Gauck’un aday gösterilmesi sağcı-milliyetçi çevreler tarafından da sevinçle karşılanmıştı. Sağcı Junge Freiheit gazetesi adaylığı “Cumhurbaşkanı biziz” başlığıyla vermişti.
Gauck gibi Erdoğan’ın da dini referansları oldukça güçlü. Siyasi çizgi olarak o da “muhafazakar demokrat” eksende yer alıyor. Yine Erdoğan da Gauck gibi çoğunluk toplumundan olmayanlara karşı hoş görüsüzlükle dolu.
Bu nedenle son ziyaretle ikisi arasında yaşanan söz düellosu ne Gauck’u özgürlüklere sahip çıkan tutarlı bir demokrat, ne de Erdoğan’ı ülkesinin içişlerine karışılmasına karşı olan bağımsızlık yanlısı bir politikacı yapıyor.
Bu nedenle, sonuç “al birini vur ötekine”den başka bir şey değildir.
Erdoğan’ın Avrupa Alevileri düşmanlığı
Daha önce Türkiye’de yaptığı açıklamalarda Almanya’daki Alevileri hedef gösteren Başbakan Erdoğan, Gauck’un ziyareti sonrasında meclis grubunda yaptığı konuşmada da bu saldırılarına devam etti. Gauck’un hükümete yönelik eleştirilerinin kaynağının Almanya’daki Aleviler olduğunu ima eden Erdoğan şunları söyledi: “Alman Cumhurbaşkanı gelmiş, benimle konuştuğu şeylerden sonra ODTÜ’ye gidiyor ve orada garip garip şeyler konuşuyor. Ve kendilerine yalan yanlış neler anlatılmış ve öğretildiyse onu ifade ediyor. Düşünebiliyor musunuz? Almanya’da ‚Ali’siz Alevilik‘ denen bir olay var yani ateist bir anlayışın Alevilik altında ve kendilerinin de desteklemiş olduğu bir yapı var ve sen bu yapıyı bize Alevilik olarak yansıtıyorsun. Türkiye’de böyle bir Alevilik yok. Türkiye’de siz hiçbir Aleviye ‚Sen Müslüman değilsin‘ diyemezsin. Dediğin anda seni tersler. Ama Aleviliği farklı yaşar. Ama Almanya’daki bir kısım var. Bu grubu destekliyor Almanlar… Bunu da açık söylüyorum. Almanya’ya gittiğimde bunu konuşacağım kendileriyle. Ve onların diliyle gelip burada konuşuyorlar. Bu yakışmaz. Bir devlet adamına bu yakışmaz.”

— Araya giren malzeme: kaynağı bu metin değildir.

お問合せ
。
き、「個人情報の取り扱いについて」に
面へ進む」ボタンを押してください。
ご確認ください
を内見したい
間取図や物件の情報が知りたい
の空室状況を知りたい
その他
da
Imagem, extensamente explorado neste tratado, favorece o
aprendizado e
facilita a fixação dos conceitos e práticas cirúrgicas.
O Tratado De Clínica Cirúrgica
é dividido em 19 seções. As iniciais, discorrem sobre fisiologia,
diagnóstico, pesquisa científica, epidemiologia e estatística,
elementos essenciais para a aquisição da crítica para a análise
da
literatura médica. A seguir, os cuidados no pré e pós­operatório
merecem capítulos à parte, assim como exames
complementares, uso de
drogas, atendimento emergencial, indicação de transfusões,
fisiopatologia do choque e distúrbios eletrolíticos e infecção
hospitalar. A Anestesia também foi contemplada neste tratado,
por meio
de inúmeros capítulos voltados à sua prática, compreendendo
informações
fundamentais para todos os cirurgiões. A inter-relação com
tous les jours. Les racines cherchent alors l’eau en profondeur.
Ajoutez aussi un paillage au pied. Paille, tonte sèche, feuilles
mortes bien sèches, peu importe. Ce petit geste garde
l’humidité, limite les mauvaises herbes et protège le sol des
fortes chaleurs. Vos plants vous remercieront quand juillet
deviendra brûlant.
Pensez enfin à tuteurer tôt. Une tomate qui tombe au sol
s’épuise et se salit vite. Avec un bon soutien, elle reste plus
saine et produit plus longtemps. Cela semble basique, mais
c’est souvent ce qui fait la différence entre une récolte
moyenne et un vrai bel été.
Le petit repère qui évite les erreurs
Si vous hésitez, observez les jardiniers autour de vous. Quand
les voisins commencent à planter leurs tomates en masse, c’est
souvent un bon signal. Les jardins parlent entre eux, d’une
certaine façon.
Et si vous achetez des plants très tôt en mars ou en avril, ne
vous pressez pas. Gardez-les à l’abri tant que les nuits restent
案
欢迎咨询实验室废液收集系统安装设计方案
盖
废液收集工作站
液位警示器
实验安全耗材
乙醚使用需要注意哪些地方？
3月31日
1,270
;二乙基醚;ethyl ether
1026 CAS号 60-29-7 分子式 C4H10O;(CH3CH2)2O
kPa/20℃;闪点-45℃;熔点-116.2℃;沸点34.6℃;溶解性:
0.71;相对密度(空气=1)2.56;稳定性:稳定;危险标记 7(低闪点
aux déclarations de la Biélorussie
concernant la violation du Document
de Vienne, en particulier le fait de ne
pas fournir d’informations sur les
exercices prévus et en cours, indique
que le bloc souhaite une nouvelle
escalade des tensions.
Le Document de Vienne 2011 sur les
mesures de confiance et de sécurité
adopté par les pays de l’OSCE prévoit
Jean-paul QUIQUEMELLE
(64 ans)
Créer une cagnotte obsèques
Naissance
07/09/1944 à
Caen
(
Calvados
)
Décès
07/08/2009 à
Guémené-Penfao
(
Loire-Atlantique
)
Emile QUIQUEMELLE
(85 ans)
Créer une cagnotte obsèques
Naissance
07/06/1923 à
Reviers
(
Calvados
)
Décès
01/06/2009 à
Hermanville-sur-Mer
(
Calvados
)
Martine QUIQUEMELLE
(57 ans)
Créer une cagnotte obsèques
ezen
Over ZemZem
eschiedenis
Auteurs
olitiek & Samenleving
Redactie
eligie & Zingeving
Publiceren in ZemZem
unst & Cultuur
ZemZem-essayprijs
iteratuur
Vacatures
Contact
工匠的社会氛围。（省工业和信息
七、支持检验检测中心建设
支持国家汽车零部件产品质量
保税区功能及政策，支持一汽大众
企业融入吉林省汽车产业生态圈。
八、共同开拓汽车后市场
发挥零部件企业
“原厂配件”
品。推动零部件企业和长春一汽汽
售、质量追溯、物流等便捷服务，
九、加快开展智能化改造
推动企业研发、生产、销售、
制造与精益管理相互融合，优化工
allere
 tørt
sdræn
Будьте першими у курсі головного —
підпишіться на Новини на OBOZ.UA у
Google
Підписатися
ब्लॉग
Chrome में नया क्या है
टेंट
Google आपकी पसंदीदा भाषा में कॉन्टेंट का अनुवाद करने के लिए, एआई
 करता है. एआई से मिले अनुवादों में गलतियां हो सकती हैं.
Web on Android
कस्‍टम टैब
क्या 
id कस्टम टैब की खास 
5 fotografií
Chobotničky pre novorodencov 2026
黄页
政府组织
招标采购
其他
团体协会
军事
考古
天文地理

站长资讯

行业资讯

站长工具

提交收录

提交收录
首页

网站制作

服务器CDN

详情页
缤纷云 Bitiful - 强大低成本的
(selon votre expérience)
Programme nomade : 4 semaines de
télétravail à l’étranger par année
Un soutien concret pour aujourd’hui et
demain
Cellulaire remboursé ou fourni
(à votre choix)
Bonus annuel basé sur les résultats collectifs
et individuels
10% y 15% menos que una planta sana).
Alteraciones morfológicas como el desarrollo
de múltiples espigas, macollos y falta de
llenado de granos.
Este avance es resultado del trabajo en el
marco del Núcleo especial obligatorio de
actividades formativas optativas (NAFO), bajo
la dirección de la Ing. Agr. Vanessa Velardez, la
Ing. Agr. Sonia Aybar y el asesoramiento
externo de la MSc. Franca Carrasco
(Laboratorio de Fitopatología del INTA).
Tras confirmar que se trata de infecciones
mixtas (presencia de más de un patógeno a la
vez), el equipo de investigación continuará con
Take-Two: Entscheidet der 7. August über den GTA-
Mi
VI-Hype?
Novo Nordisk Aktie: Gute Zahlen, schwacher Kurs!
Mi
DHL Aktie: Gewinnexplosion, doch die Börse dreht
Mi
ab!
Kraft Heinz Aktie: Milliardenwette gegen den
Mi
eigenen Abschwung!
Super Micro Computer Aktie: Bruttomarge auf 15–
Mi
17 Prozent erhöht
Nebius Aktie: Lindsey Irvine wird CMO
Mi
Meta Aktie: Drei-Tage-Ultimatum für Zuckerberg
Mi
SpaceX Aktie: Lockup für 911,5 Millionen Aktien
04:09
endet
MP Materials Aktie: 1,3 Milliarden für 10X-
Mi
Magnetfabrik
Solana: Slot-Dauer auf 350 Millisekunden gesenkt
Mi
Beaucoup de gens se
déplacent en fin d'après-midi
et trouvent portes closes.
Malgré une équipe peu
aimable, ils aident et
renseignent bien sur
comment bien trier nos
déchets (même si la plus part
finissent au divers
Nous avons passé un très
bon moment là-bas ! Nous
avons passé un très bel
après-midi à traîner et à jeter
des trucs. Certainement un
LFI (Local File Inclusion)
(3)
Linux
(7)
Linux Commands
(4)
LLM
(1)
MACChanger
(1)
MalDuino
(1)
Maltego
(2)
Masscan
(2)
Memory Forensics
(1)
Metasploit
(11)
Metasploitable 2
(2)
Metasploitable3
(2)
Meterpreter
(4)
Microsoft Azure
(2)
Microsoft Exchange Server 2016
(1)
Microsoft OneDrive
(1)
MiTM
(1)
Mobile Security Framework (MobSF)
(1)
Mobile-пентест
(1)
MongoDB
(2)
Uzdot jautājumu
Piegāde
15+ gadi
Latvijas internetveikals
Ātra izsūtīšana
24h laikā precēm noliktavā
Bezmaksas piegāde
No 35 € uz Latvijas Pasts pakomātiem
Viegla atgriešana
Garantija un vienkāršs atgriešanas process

Erdoğan’ın kastettiği Alevi örgütü olan Avrupa Alevi Birlikleri Konfederasyonu (AABK) Genel Başkanı Turgut Öker yaptığı açıklamada, “Eskiden ahlaksız olmakla suçlanırdık. Anne ve bacı tanımaz olmakla itham ederlerdi. Şimdi ise Tayyip Erdoğan ‘Ali’siz ateist’ diyor. Aslında biz Tayyip Erdoğan nezdinde bir bakıma terfi ettik. En azından ahlaksız olmakla suçlanmıyoruz” dedi.
Almanya Alevi Birlikleri Federasyonu (AABF) Genel Başkanı Hüseyin Mat ise “Bize ateist demekle Alevileri bölmek istiyorlar. Birlikteliğimizi parçalamak istiyorlar. Alevi temsilcileri tıpkı Hıristiyan ve Yahudi temsilcileri gibi protokolde en ön sırada yer alıyorlar. 21 Mart’ta Berlin Cemevi’ni ziyaret eden Cumhurbaşkanı Gauck’a inancımızı anlattık. Semaha katıldı. Bizlerin ettiği duaların içeriğini öğrenince kendi inançlarından çok farklı olmadığını söyledi. Alevi inancı Almanya’da 20 yıldan beri kabul görüyor. Gauck’dan önceki cumhurbaşkanları da inancımıza saygı gösteriyordu” dedi.
BASINDAN YORUMLAR
Süddeutsche Zeitung: Türkiye Başbakanı Recep Tayyip Erdoğan eleştiriye pek katlanamıyor. Bu, bilinen bir şey. Almanya Cumhurbaşkanı’nın sözlerine sert tepki göstermesi şaşılacak bir durum değil. Ancak Erdoğan’ın konuşmasındaki ses tonu o kadar keskin ki, bunun ancak iki açıklaması olabilir: Birincisi; Gauck, Türkiye’de demokrasinin durumuna yönelik doğru bir tespit yaptı. İkincisi de; Erdoğan yeniden bir seçim kampanyası sürecinde. Bu kez, cumhurbaşkanlığı yolunda.
Die Welt: Türkiye ile AB arasındaki diyalogda bir model ortaya çıktı. Avrupalılar, uygarca bir arada yaşamla ilgili sözel kurallara uymak için çabalıyor, Türk tarafı ise Avrupa ve Avrupa’nın politikacılarına hakaret etme özgürlüğünü kullanıyor. Bunun en taze örneği, Erdoğan’ın Almanya Cumhurbaşkanı’na yönelik sözleri. Erdoğan, Gauck’un Türkiye ziyaretinde ‚çirkin şeyler söylediğini, çünkü onun hala kendisini bir rahip sandığını‘ söyledi. Erdoğan bir sonraki Almanya ziyaretinde, bu kez tıpkı Gauck’un yaptığı gibi kendisinin de Alman hükümetini eleştireceğini açıkladı. Ağustos ayında cumhurbaşkanlığı seçimleri var. Erdoğan, Almanya’daki Türkler’in oyları için propaganda yapıyor. O yüzden belki Erdoğan’a şimdi bir deyimi hatırlatmakta fayda var: Her ne kadar onsuz olunabilse de nezaket bir erdemdir.